== Фрагмент текста ==
Марта Шарлай. ОБ “УРАЛЬСКОМ АКЦЕНТЕ” ОЛЕГА ДОЗМОРОВА

За недолгое нахождение на обочине литературного процесса я не много написала о поэтических книгах, и всё написанное касалось уральских поэтов, почти всегда екатеринбургских. В этом не было никакого моего умысла, думаю, что и промысла свыше тоже. Обычное дело — общая география. Другое дело, что когда-то Олега Дозморова и Бориса Рыжего я узнала с их голоса, а это уже многое значит. Стихи их расстилают такой литературный и шире — культурный — ландшафт, что и не желаешь знать о чём-то (о ком-то) — узнаешь. И ещё — та высшая музыка, которую они, в отличие от многих нынешних, хранят. Память неугасимая; литературное ДНК, не испорченное мутациями. Нет, я не хочу сказать, что это утрачено в молодой нынешней (уральской — стоит сузить) поэзии. Но сегодня, если мне хочется помнить, что поэзия, наследующая той, большой поэзии, которой время никогда не пройдёт, жива, я читаю стихи Олега Дозморова.
Прелесть этих стихов в том, что они столь же (условно) архаичны, сколь современны. В них времени нет, кроме грамматического и поэтического. Это Пастернак и Блок, это немножко Мандельштам, это и Фет, и Тютчев отчасти звучат со страниц поэтических книг Дозморова — и всё-таки это его, его голос, его герой говорит, пишет, живёт, мучается тоской, одиночеством, необъяснимым (и объяснимым тоже) гнётом, лучшим своим стихом, который всегда впереди.
Каждая книга Олега Дозморова для меня — большая радость. И каждую я читаю сразу, от начала до конца. Так другие бросаются к любимым героям в приключенческих романах с продолжением. Лирический герой Олега Дозморова вне времени — и поверх времён. Потому что весь — от поэзии.
И ещё — для меня важно совпадение поэта и человека: моего отношения к обоим. В ранней юности считаешь, что большому поэту многое простительно. С годами понимаешь: ничто не отделяет поэта от человека, и тем более поэту непростительно не быть гордым (не: горделивым) человеком.
===
--- Ваши задания ---
(a) Перепишите без изменений отрывок эссе о стихах Дозморова между словами «И ещё — для» и «(не: горделивым) человеком.» включительно.
(b) Каких двух поэтов автор эссе о стихах Дозморова когда-то узнала с их голоса?
(c) Продолжите эссе о стихах Дозморова, начав сразу после его последнего предложения.
Записи, приведённые далее, здесь не используются.
== Представленные сведения ==
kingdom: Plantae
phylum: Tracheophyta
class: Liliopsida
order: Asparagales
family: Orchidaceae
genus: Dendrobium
===
--- Результаты упражнения ---
(a)
И ещё — для меня важно совпадение поэта и человека: моего отношения к обоим. В ранней юности считаешь, что большому поэту многое простительно. С годами понимаешь: ничто не отделяет поэта от человека, и тем более поэту непростительно не быть гордым (не: горделивым) человеком.

(b) Олега Дозморова и Бориса Рыжего.

(c)
Слово человек в «Уральском акценте» звучит часто, на разные лады, и поневоле понимаешь, как важна для поэта дихотомия: заложенная как в самом слове, так и в означаемом:
— животное, бытовое — бытийное, экзистенциальное: «Человек сжёг в комнате кислород» (с. 9), «Когда бы я был маленький человек», «В соседском окне другой, большой человек…» (с. 17), «Наверное, / о человеке в свете грусти» (с. 28), «Плохо мне — я тоже человек» (с. 57), «отделить человека от зверя» (с. 64), «Человек задумал барбекю…», «Как жалко человека» (с. 91), «О, какие проходит руды / голос частного человека» (с. 95), «Человек и впрямь берёт пилу…» (с. 131), «Человек — урод» (с. 134), «умер человек» (с. 145), «Человек зашёл в аптеку» (с. 148);
— связанность (узничество) — свобода: «Что, человек-сам-себе-тюрьма» (с. 7), «Человек рассеянный, говори без страха» (с. 14), «Мечта человека: ничто не стучит в висок» (с. 15), «и человека победить / в себе, угрохать смело» (с. 69);
— уникальность — двойничество: «Человек / это был» (с. 112), …И почему он, дьявол, / похож так на меня? Он человек?» (с. 157).
Есть в «Уральском акценте» стихи, в которых слово «человек» не произнесено, но которые, без сомнения, посвящены венцу творения. Таково, например, стихотворение «Краб оркнейский, орешек, дружок-пирожок…», где речь идёт о морском обитателе, попавшем на стол человеку. И лирический герой, как ему свойственно, рефлексивно отмечает: «Я подумал, что вот, стал ты фарш, а был лев, / хлебом краба заел». Лиричность бытовой ситуации подчёркивается минимальным набором лексических средств: «дружок-пирожок», «набежала волна, как слеза», «северная душа», «замазали в чрев» — с очевидно ироничной окраской. Безымянный краб противопоставлен здесь поименованному (Джанис или Джейн) и безымянному (лирическому герою) человеку и самому себе (был лев — стал фарш). Домысливая, можно продолжить эту линию: лев — царь зверей, и краб был своего рода царём — в своей природной нише, так человек стоит над всем животным царством, но однажды, «попавшись в мешок», он тоже станет не ценнее фарша, пойдёт на корм.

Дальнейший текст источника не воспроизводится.